Problems to work on:
a) In the passage on university locations below, how does Cambridge compare with Oxford in size?
b) List every city that has its own heading in the passage on university locations.

UCL is probably the most general of the five universities, with no particular subject standing out as their speciality. However, they frequently rank well in many major subjects, so it is clear that they provide top-quality teaching to all of their students.

University Locations

When applying to any university, it can be easy to forget that it’s not all about the course. For most applicants, choosing a university also means choosing where you want to live for the next 3+ years. This is an incredibly important decision as it will impact your lifestyle during your studies, so you need to ensure you are studying in a location that you like. 

While all of the G5 Universities are based within cities, they still have a fairly different feel from one another: 

Oxford

Oxford is a much smaller city than London but it is known to be very active for students. The city is very accessible for those with bikes, features a fair amount of green space and has all of the major amenities that a student may need, including an active nightlife. 

Oxford-City-University-Student

Cambridge

While it’s similar in size to Oxford, Cambridge is comparably more calm and quiet. Cambridge features greater access to green space and is somewhat less active in terms of student events outside of the university. However, it still offers a compelling lifestyle for students while being just a little bit more serene. 

Gonville & Caius College, Cambridge

London

London is the busiest city in the UK, so it’s no surprise that attending any of the London-based universities will offer the most active lifestyle for students. With all three of the universities located around Central London, students will need to be able to embrace the noisy, fast-paced lifestyle that comes from living in this location. However, with a wide variety of venues, facilities and activities, as well as a robust transport system, those who are looking for a life in the city will get the full experience here!

Data listing:
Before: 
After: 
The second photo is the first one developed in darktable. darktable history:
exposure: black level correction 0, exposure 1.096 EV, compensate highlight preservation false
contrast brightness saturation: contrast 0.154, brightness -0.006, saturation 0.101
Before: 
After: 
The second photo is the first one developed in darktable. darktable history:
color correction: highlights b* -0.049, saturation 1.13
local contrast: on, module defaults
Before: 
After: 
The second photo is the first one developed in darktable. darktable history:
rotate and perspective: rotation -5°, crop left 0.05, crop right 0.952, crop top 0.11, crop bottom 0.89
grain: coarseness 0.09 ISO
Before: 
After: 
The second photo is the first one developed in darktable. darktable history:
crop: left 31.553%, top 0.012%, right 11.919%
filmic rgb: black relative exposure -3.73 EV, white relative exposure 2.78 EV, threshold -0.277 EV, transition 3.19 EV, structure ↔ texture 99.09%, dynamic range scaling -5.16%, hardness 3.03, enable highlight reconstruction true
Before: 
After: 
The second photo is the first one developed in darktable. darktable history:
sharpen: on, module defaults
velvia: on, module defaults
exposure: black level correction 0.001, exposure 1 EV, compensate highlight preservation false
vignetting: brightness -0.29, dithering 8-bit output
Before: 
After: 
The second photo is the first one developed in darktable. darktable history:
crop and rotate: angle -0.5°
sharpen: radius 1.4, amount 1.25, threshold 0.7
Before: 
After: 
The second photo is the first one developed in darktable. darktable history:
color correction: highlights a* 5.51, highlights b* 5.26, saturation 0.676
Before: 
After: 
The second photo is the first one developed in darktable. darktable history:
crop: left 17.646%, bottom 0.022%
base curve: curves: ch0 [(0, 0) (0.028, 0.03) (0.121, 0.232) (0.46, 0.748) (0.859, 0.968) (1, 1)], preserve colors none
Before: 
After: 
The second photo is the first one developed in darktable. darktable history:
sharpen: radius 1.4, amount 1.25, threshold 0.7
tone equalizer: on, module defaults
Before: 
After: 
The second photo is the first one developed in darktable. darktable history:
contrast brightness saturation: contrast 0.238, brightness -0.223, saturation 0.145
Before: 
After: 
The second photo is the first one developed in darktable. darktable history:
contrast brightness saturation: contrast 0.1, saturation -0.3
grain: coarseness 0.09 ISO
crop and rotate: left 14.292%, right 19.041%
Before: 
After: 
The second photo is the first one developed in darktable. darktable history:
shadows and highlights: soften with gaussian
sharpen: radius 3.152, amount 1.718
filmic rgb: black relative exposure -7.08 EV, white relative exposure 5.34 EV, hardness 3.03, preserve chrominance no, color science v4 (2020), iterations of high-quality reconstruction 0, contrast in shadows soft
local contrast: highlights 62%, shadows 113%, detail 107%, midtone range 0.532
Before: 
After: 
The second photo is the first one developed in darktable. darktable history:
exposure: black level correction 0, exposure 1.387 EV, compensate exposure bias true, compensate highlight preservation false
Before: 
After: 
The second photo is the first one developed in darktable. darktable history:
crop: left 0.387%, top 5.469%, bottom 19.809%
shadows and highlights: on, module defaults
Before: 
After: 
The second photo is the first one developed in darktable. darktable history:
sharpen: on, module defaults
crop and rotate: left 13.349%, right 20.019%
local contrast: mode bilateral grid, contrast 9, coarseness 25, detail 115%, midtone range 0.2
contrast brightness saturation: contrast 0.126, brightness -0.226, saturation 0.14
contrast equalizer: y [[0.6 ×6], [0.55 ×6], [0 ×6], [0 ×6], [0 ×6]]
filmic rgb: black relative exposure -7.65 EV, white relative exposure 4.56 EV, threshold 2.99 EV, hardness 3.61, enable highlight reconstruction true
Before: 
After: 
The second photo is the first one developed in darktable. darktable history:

Answers to the exercise:
a) Cambridge is similar in size to Oxford.

b) Oxford, Cambridge, London